Data to process:

§

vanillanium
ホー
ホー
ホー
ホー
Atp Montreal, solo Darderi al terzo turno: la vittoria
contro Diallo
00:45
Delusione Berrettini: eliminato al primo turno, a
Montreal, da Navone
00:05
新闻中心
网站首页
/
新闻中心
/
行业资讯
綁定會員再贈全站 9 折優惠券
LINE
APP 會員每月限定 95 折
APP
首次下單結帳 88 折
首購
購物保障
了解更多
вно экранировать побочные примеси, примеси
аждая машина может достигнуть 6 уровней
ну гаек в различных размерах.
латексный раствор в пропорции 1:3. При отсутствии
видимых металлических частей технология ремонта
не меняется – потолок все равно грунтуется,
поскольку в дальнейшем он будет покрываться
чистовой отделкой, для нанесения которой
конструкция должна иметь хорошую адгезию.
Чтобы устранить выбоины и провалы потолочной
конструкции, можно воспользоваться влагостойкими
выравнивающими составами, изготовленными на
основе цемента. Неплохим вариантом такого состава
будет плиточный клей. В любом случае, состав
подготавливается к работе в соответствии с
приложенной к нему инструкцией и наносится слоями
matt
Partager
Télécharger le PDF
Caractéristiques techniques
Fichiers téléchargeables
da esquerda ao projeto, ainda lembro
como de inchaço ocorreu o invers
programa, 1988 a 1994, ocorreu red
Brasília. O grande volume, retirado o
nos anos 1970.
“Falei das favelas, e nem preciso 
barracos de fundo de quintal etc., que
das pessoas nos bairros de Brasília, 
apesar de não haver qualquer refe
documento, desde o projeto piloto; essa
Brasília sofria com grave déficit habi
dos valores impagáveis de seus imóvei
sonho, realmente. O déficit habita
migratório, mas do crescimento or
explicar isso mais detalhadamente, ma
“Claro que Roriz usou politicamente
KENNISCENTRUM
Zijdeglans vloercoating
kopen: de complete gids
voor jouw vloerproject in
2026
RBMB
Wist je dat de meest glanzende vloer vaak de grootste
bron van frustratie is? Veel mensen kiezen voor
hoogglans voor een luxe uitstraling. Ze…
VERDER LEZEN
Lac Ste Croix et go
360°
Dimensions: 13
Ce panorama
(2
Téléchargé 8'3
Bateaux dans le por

§

Give back every line of the data above exactly as written.

Result of the exercise:
vanillanium
ホー
ホー
ホー
ホー
Atp Montreal, solo Darderi al terzo turno: la vittoria
contro Diallo
00:45
Delusione Berrettini: eliminato al primo turno, a
Montreal, da Navone
00:05
新闻中心
网站首页
/
新闻中心
/
行业资讯
綁定會員再贈全站 9 折優惠券
LINE
APP 會員每月限定 95 折
APP
首次下單結帳 88 折
首購
購物保障
了解更多
вно экранировать побочные примеси, примеси
аждая машина может достигнуть 6 уровней
ну гаек в различных размерах.
латексный раствор в пропорции 1:3. При отсутствии
видимых металлических частей технология ремонта
не меняется – потолок все равно грунтуется,
поскольку в дальнейшем он будет покрываться
чистовой отделкой, для нанесения которой
конструкция должна иметь хорошую адгезию.
Чтобы устранить выбоины и провалы потолочной
конструкции, можно воспользоваться влагостойкими
выравнивающими составами, изготовленными на
основе цемента. Неплохим вариантом такого состава
будет плиточный клей. В любом случае, состав
подготавливается к работе в соответствии с
приложенной к нему инструкцией и наносится слоями
matt
Partager
Télécharger le PDF
Caractéristiques techniques
Fichiers téléchargeables
da esquerda ao projeto, ainda lembro
como de inchaço ocorreu o invers
programa, 1988 a 1994, ocorreu red
Brasília. O grande volume, retirado o
nos anos 1970.
“Falei das favelas, e nem preciso 
barracos de fundo de quintal etc., que
das pessoas nos bairros de Brasília, 
apesar de não haver qualquer refe
documento, desde o projeto piloto; essa
Brasília sofria com grave déficit habi
dos valores impagáveis de seus imóvei
sonho, realmente. O déficit habita
migratório, mas do crescimento or
explicar isso mais detalhadamente, ma
“Claro que Roriz usou politicamente
KENNISCENTRUM
Zijdeglans vloercoating
kopen: de complete gids
voor jouw vloerproject in
2026
RBMB
Wist je dat de meest glanzende vloer vaak de grootste
bron van frustratie is? Veel mensen kiezen voor
hoogglans voor een luxe uitstraling. Ze…
VERDER LEZEN
Lac Ste Croix et go
360°
Dimensions: 13
Ce panorama
(2
Téléchargé 8'3
Bateaux dans le por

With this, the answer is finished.